John Myers said, "We're fine with development. We just want to make sure it's done right." If that is the case, then folks should support the Krause request so that they can operate their business in the "done right" way.

Marion - I agree with you as to why someone would slip in a link about eminent domain. I am not aware of that tool being used/proposed for any of the development/redevelopment in E Lawrence either, but you are wrong about the Kansas Speedway and other recent projects. In fact, Lawrence continues to benefit economically because of the Kansas Speedway project.

Nugget - keep up the good work here.

just_another_bozo_on_this_bus 8 years, 9 months ago

"If that is the case, then folks should support the Krause request so that they can operate their business in the "done right" way."

They flouted zoning regulation to open a restaurant in a residential neighborhood. I think most of the neighborhood would support their restaurant, but putting the cart before the horse as they did is hardly doing it the "right way."

"In fact, Lawrence continues to benefit economically because of the Kansas Speedway project."

The former owners of that private property, who were forced off of their land for the benefit of the new owners of the still private property, weren't allowed to benefit.

If NASCAR and Nebraska Furniture Mart (aka Warren Buffet) want to acquire private property for their business ventures, let them buy it on the open market like everyone else.

whiteoleander 8 years, 9 months ago

I heard one issue was that Bo Harris does not want people in East Lawrence to have the ability to paint their homes anything but white or hues os white, because it will somehow affect his project and the look. Seems to me Bo is heading towards taking people's homes down the road.

What this exercise asks:
A - In the comment thread on East Lawrence development, what did whiteoleander hear that Bo Harris wants to limit East Lawrence residents to when painting their homes?
B - Copy everything in the comment thread from "If NASCAR and" down to "like everyone else.".

Record excerpts:
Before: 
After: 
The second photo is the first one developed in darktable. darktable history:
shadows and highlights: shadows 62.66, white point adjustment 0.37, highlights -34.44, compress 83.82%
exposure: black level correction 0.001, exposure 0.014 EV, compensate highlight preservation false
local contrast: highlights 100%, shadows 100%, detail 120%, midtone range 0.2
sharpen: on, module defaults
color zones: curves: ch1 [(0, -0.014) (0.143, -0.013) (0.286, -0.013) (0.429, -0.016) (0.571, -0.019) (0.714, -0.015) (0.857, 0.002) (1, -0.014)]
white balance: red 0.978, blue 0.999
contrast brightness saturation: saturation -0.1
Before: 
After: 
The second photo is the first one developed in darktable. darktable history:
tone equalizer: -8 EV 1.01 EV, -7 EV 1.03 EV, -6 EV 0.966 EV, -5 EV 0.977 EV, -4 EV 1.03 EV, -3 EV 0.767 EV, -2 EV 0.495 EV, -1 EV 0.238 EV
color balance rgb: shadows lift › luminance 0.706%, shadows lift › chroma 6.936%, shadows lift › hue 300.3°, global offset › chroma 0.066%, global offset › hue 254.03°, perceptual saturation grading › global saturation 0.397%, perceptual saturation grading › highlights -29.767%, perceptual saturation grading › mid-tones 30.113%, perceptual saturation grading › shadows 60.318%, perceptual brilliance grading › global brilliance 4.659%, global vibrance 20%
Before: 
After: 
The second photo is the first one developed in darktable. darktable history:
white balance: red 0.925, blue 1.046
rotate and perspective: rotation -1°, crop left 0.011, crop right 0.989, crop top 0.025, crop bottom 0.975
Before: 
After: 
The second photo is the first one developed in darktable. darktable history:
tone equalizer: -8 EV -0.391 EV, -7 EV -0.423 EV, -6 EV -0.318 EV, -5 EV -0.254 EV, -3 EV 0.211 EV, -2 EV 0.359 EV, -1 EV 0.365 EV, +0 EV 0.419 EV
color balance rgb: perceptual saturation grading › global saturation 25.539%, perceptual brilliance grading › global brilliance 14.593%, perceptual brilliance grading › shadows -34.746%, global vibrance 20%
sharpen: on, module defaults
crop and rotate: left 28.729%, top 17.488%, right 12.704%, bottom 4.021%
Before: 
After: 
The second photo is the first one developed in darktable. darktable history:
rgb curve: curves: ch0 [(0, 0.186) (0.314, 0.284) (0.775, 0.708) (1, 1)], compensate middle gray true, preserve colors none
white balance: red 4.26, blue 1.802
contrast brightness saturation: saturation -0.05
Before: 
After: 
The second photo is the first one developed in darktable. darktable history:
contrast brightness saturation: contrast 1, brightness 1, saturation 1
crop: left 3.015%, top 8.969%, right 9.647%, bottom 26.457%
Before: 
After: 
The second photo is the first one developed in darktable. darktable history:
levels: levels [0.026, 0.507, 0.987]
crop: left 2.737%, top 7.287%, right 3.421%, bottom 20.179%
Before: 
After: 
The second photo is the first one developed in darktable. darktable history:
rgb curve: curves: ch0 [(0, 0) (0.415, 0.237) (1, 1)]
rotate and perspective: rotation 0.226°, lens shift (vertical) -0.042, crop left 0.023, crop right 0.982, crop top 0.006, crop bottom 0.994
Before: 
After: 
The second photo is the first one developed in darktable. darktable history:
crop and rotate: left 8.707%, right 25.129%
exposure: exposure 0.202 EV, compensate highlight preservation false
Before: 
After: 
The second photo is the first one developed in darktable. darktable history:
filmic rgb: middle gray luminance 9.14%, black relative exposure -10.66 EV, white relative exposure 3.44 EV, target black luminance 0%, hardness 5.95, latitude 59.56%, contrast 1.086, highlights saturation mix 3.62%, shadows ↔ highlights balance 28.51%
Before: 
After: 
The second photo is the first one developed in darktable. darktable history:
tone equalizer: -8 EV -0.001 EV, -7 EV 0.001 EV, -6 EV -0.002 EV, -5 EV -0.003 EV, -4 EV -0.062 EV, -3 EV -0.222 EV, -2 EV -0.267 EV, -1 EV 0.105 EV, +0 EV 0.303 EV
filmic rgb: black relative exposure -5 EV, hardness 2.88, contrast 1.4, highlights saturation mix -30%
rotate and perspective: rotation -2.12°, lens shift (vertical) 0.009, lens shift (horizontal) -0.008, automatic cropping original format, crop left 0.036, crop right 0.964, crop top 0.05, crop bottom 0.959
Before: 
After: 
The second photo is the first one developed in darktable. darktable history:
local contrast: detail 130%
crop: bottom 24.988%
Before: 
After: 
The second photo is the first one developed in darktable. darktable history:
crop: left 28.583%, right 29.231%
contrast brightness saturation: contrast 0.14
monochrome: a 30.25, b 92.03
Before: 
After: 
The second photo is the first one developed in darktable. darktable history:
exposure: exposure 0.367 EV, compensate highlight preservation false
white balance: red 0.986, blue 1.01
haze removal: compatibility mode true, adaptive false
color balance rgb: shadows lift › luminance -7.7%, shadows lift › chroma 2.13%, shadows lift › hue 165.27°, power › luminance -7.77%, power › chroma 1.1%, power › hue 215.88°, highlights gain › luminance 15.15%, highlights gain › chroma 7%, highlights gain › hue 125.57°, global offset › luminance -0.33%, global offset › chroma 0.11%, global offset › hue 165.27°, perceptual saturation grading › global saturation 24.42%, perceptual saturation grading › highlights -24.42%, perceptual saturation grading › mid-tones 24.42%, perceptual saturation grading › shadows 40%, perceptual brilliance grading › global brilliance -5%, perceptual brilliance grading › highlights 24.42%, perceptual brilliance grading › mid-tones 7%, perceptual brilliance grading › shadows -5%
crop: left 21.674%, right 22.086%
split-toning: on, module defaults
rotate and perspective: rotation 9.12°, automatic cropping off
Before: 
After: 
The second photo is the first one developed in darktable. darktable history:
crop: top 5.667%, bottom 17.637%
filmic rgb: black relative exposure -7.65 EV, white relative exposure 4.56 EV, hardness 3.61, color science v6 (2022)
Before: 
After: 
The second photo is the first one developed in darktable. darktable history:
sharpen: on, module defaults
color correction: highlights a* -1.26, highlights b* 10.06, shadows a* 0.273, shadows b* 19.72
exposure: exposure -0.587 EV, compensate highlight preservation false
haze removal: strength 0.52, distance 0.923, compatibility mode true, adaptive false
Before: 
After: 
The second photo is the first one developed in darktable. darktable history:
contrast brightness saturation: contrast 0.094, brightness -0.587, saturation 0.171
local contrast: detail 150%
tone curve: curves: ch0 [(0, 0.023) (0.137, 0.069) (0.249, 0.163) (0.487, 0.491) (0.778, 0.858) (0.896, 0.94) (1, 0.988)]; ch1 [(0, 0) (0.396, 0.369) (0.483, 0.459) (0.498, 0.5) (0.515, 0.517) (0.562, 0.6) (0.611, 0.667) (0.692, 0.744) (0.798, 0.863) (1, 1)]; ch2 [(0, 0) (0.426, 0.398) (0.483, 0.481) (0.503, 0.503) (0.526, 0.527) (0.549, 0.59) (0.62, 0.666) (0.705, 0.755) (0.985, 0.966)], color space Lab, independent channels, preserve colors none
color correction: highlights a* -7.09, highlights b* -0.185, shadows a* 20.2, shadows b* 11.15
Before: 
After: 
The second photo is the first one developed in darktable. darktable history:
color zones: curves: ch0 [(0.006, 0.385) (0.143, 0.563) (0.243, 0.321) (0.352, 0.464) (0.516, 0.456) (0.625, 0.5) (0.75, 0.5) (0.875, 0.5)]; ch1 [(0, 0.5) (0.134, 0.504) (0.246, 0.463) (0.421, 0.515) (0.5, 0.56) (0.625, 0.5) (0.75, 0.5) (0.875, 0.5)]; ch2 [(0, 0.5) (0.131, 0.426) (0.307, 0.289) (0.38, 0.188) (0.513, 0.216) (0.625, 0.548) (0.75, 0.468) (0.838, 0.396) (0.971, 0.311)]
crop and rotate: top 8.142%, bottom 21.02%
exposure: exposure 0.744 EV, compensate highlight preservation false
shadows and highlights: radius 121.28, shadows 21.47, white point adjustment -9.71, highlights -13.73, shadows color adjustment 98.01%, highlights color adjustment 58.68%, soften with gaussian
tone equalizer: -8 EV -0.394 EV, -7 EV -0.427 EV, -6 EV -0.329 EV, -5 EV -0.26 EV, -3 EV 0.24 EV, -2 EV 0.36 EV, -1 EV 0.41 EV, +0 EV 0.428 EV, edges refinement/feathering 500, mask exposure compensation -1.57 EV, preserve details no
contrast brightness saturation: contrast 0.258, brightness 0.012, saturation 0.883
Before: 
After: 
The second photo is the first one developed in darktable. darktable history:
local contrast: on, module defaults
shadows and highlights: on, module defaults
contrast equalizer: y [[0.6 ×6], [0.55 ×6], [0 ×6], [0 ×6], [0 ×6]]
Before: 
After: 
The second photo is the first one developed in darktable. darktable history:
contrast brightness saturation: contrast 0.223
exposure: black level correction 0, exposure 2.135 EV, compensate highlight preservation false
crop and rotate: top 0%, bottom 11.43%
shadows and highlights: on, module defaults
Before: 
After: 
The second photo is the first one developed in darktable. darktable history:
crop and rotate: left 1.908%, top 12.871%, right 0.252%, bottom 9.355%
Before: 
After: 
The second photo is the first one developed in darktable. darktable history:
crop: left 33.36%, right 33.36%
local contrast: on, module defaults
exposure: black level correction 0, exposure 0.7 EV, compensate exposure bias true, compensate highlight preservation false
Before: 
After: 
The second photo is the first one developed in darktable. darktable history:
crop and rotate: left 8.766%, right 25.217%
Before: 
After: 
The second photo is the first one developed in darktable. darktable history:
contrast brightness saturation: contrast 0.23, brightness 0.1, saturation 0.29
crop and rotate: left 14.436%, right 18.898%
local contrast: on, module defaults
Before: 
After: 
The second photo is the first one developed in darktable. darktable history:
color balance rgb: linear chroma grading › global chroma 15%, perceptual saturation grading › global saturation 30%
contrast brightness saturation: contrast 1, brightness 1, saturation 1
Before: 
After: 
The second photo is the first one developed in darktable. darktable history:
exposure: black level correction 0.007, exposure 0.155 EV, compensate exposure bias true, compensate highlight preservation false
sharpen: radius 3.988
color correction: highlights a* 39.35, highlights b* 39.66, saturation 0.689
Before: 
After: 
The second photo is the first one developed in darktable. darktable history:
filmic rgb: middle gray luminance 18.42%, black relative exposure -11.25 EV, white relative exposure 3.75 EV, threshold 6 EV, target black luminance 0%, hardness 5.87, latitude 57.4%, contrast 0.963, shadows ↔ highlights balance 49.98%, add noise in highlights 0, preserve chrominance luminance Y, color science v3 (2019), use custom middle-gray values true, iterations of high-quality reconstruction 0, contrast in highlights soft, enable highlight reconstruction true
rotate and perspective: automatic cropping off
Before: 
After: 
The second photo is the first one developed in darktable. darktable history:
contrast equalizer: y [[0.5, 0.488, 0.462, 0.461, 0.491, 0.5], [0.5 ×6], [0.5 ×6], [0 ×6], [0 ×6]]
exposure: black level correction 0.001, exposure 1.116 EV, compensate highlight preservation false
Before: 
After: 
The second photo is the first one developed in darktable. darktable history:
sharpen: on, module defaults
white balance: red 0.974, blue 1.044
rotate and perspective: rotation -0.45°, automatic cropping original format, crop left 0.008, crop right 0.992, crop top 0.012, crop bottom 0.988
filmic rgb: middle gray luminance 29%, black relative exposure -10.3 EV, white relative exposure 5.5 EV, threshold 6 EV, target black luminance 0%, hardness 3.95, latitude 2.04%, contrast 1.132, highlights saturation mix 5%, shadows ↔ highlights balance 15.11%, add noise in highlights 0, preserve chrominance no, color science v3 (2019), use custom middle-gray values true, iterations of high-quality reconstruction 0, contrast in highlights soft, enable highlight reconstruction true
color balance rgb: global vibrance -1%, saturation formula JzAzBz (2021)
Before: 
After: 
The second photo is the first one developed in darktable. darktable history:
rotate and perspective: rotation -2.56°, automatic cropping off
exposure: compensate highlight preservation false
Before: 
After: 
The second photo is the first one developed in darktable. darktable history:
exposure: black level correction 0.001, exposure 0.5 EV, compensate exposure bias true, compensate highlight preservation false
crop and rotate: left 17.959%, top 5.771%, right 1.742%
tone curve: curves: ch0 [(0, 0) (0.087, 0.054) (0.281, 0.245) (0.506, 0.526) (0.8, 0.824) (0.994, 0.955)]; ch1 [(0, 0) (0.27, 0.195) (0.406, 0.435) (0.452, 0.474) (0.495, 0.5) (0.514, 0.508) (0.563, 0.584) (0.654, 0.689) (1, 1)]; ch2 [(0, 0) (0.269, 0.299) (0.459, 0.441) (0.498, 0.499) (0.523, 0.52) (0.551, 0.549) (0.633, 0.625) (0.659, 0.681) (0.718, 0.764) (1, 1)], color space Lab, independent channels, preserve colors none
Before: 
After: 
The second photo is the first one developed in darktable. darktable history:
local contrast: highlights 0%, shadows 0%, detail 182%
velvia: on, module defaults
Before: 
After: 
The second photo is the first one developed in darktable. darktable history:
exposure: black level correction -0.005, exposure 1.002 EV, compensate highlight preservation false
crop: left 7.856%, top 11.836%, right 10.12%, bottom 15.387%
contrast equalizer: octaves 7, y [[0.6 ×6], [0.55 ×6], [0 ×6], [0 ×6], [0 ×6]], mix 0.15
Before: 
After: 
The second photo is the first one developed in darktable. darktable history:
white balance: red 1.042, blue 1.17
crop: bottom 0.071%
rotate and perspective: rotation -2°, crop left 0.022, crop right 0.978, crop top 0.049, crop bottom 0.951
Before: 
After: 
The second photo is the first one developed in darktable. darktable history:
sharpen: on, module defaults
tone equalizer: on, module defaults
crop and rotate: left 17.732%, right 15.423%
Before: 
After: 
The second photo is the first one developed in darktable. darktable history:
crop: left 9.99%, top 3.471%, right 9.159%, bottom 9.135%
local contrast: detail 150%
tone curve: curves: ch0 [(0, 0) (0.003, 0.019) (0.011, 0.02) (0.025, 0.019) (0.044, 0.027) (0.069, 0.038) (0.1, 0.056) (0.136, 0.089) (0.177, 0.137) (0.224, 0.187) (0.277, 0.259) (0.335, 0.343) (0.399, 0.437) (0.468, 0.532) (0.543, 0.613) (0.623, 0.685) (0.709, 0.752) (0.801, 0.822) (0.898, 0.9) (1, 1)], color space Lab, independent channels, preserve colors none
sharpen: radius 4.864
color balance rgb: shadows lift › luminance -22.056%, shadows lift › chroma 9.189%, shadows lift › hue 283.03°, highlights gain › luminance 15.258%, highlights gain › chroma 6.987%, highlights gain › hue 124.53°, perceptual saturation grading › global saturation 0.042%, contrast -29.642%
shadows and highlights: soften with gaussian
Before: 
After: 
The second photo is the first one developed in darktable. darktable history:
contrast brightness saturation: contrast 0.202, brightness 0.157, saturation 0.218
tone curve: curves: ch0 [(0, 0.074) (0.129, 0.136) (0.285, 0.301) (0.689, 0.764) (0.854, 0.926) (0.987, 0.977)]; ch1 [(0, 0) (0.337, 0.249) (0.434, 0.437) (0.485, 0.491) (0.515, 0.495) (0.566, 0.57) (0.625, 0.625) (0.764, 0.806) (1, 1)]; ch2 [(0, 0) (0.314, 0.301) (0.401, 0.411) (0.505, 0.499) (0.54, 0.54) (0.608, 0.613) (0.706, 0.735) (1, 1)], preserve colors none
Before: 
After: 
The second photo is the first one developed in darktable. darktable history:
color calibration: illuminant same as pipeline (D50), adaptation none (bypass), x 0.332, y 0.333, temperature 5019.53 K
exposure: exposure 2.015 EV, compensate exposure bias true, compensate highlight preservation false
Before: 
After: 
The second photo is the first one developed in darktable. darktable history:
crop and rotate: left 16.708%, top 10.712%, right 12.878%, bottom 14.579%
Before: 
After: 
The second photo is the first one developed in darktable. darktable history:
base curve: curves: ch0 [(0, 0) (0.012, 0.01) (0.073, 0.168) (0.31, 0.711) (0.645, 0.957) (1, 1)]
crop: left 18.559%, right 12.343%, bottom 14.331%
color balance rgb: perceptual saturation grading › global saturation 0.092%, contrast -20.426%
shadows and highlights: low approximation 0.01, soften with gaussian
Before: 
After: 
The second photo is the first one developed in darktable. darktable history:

Task responses:
A - White or hues of white.

B -
If NASCAR and Nebraska Furniture Mart (aka Warren Buffet) want to acquire private property for their business ventures, let them buy it on the open market like everyone else.